Built in 1940 at 376 Western Av. with money donated by an executive from 3M Co., Ober Boys Club and its gymnasium, swimming pool, athletic fields and summer camps were “free for anybody to come,” Smaller said. Children of all ethnicities learned to swim, paddle canoes, row boats, do archery — even horseback riding, he said. Coaches and mentors like Otis Smith, Jim Robinson and Jay Milsap “taught us so many different things. Important things,” Smaller said.
“Ober made all the difference in the world for me, and for so many other kids over the years, one generation after another.”
Ober Community Center now serves about 400 young people a year, through after-school and summer programs such as Homework Help and Treehouse, a faith-based outreach program, said Irwin, program director for the past 3½ years.

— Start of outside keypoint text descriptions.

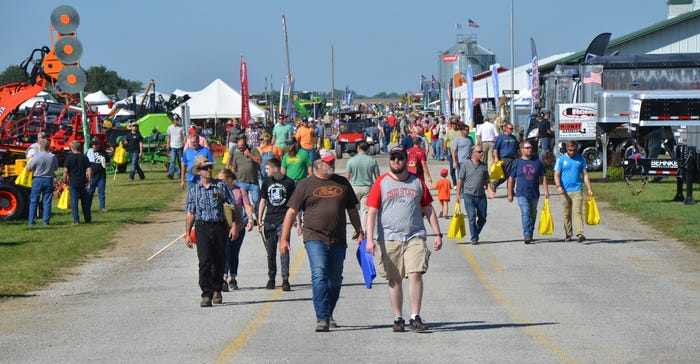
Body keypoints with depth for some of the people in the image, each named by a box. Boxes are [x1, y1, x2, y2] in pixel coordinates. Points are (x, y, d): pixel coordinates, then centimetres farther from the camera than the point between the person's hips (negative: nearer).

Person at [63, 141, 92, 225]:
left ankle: (76, 220, -1)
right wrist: (89, 181, 2)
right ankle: (88, 219, 17)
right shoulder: (84, 157, 3)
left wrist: (65, 181, 1)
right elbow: (89, 170, -2)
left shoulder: (69, 157, -5)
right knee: (85, 201, 12)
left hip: (72, 182, -3)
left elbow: (65, 171, -9)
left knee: (74, 202, 1)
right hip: (83, 182, 3)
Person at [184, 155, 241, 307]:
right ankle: (206, 295, -14)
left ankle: (217, 290, 28)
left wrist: (235, 226, -3)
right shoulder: (194, 190, 7)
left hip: (219, 226, 1)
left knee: (219, 261, 8)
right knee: (205, 261, -13)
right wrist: (187, 234, 8)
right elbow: (190, 213, 11)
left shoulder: (221, 186, 4)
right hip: (202, 227, -1)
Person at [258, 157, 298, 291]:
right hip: (269, 221, 3)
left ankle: (285, 280, -9)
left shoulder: (288, 182, -2)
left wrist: (298, 223, 1)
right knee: (271, 252, 7)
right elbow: (263, 201, 14)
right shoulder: (267, 182, 8)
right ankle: (271, 278, 18)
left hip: (284, 221, -3)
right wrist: (259, 221, 9)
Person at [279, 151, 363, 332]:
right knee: (319, 276, -17)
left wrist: (360, 233, 20)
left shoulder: (342, 183, 14)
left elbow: (352, 209, 23)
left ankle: (328, 315, 28)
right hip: (315, 238, -4)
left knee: (335, 281, 10)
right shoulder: (306, 185, 3)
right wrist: (284, 239, -2)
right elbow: (291, 212, 3)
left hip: (338, 241, 4)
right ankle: (322, 318, -20)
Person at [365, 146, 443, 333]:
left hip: (415, 236, 1)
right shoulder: (381, 183, 3)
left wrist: (437, 234, 12)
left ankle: (415, 318, -8)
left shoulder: (417, 182, 10)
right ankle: (398, 318, 14)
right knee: (394, 280, 5)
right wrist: (370, 239, -10)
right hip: (389, 239, 0)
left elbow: (428, 209, 17)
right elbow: (372, 212, -1)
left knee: (416, 274, -13)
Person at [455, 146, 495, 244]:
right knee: (472, 216, -13)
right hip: (469, 195, -4)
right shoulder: (466, 165, 1)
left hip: (481, 195, 4)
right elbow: (460, 180, 5)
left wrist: (490, 191, -2)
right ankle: (474, 238, -8)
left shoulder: (483, 166, 10)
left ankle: (475, 234, 25)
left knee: (482, 218, 4)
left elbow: (486, 181, 15)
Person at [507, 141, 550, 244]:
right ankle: (526, 235, -21)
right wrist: (510, 194, 6)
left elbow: (542, 177, 11)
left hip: (534, 193, 3)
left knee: (533, 214, 11)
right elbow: (511, 179, 8)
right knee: (525, 213, -16)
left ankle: (530, 234, 25)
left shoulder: (537, 162, 8)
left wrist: (546, 191, 2)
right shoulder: (517, 163, 3)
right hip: (522, 194, -3)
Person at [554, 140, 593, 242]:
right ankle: (568, 234, 18)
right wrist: (558, 186, -16)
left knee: (578, 212, -13)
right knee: (567, 214, 6)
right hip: (565, 191, 0)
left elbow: (585, 175, 12)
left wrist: (589, 188, 4)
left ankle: (580, 234, -22)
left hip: (577, 190, 0)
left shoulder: (580, 159, 9)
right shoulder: (561, 159, 5)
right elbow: (556, 175, 1)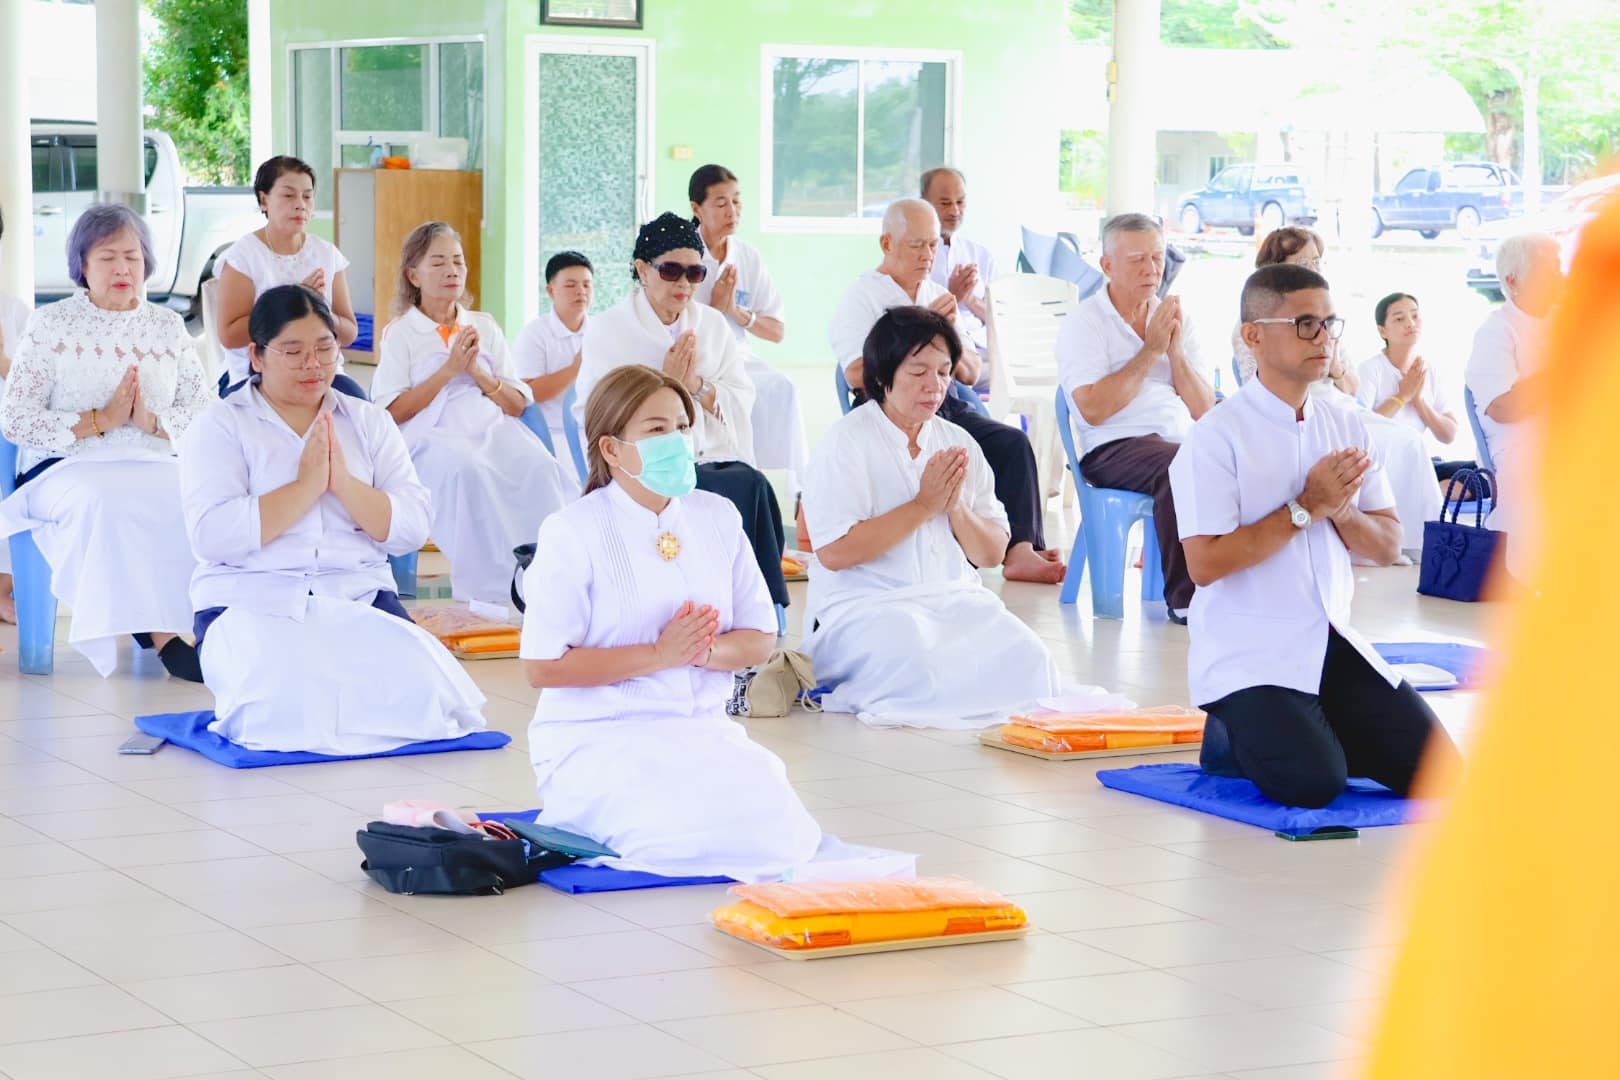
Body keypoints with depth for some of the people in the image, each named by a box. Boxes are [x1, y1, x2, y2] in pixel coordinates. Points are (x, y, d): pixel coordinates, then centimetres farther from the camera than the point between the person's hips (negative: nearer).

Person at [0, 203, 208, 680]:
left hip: (152, 463, 3)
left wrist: (153, 421, -12)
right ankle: (160, 634, -32)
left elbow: (206, 413, 9)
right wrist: (101, 420, -12)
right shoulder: (51, 325, 5)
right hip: (65, 468, -3)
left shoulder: (168, 327, 14)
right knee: (108, 502, -38)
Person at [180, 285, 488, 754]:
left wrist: (342, 481, -10)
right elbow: (212, 536, -13)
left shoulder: (368, 422, 16)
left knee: (415, 685, -27)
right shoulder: (219, 427, 4)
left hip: (361, 596, 4)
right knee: (283, 701, -35)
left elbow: (412, 529, 4)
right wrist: (307, 485, -11)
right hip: (250, 602, -3)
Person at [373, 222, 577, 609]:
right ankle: (492, 589, -38)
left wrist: (477, 372, 0)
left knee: (541, 469, -31)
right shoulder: (400, 334, 12)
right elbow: (392, 411, -2)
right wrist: (449, 369, -6)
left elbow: (518, 404, 17)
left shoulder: (484, 327, 24)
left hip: (493, 429, 4)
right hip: (433, 436, -4)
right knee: (470, 471, -39)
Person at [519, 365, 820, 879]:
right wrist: (659, 655, -19)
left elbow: (760, 638, 10)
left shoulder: (717, 518, 9)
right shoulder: (572, 532, -9)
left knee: (781, 833, -19)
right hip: (598, 739, -6)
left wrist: (705, 651, -14)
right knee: (697, 836, -29)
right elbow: (542, 666, -14)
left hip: (701, 729, 6)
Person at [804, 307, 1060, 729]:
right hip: (869, 607, -6)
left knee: (1029, 662, -21)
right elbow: (833, 553, -15)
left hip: (955, 599, 6)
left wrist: (956, 507, -7)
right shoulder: (847, 442, -4)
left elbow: (992, 554, 15)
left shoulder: (958, 443, 14)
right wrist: (924, 505, -12)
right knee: (923, 669, -37)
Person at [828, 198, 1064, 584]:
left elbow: (972, 374, 20)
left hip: (947, 407, 6)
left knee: (1013, 442, -20)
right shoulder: (861, 297, 3)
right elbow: (857, 374, -12)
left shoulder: (939, 296, 24)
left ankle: (1021, 550, -27)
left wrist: (951, 340, -3)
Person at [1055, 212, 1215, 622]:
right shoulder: (1083, 323, 3)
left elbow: (1204, 411, 10)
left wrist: (1175, 350, -4)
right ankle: (1185, 599, -30)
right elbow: (1093, 409, -13)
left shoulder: (1176, 319, 19)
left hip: (1181, 440, 5)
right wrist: (1151, 351, -9)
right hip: (1113, 449, -5)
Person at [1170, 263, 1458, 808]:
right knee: (1310, 783, -24)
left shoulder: (1347, 425, 9)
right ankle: (1230, 739, 8)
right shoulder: (1216, 437, -11)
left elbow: (1388, 546, 8)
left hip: (1334, 644, 6)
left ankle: (1311, 734, 18)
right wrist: (1306, 507, -17)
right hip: (1248, 658, -6)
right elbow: (1205, 564, -18)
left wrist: (1341, 509, -13)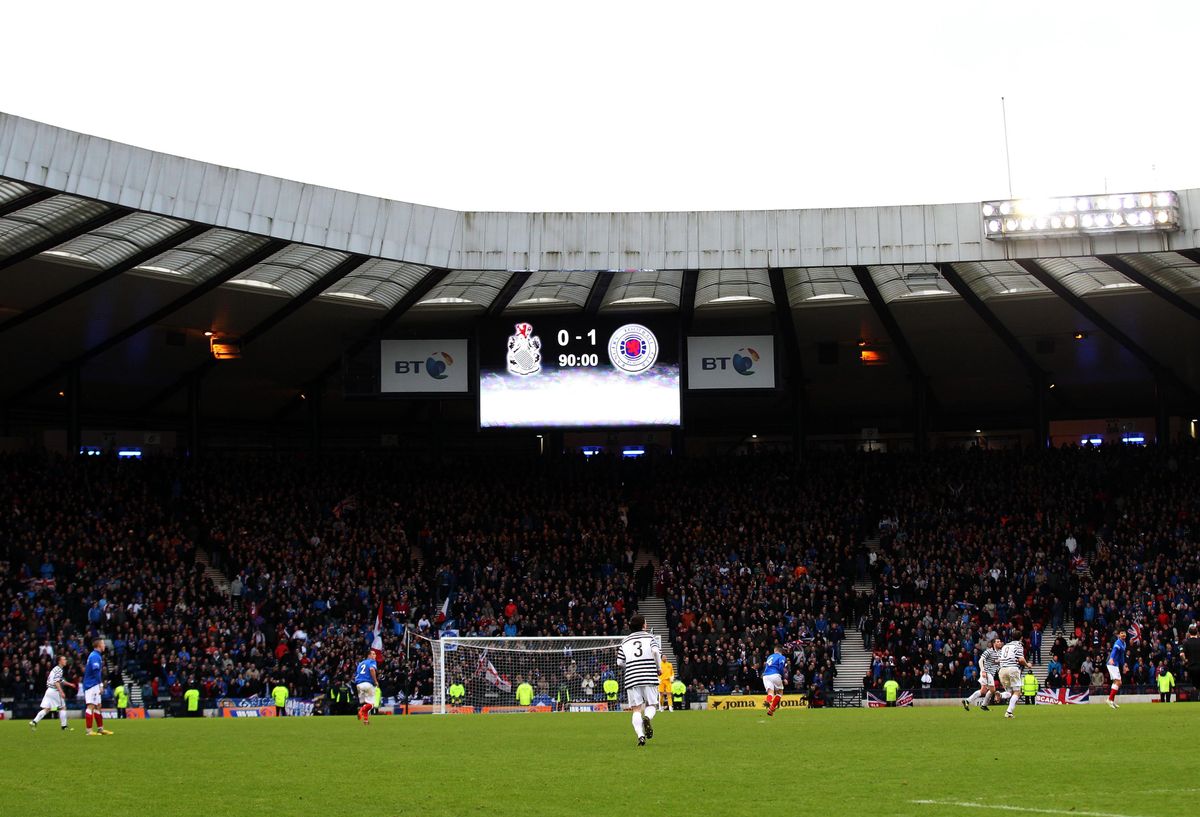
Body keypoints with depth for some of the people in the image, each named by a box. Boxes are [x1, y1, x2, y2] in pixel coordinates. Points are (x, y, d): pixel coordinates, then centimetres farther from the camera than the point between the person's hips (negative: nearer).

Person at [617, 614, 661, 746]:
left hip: (632, 679, 1)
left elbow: (620, 663, 8)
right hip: (650, 677, -1)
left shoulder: (625, 641, 14)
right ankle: (647, 718, -22)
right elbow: (655, 651, -12)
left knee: (636, 709, 2)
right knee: (650, 705, 12)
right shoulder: (649, 637, 8)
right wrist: (658, 668, 2)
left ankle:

In addition, Ober has a robotics program and offers photojournalism, filmmaking and audio recording. While the swimming pool was filled in years ago, open gym is offered on Wednesday and Friday evenings.
What Ober and its leaky roof and balky boiler lack in fancy facilities it made up for in personal, one-on-one connections with area young people, Irwin said.
“Young people need safe places to be. This was one, a place where they could engage one to one with mentors, positive adults, make a relationship,” he said. “Our programming was not based on how many people come through the door, but to be a surrogate family member, a friend. And I don’t see that happening a lot in the community.”
An open house for people who want to say goodbye to Ober is tentatively scheduled for Dec. 13, starting at 5:30 p.m.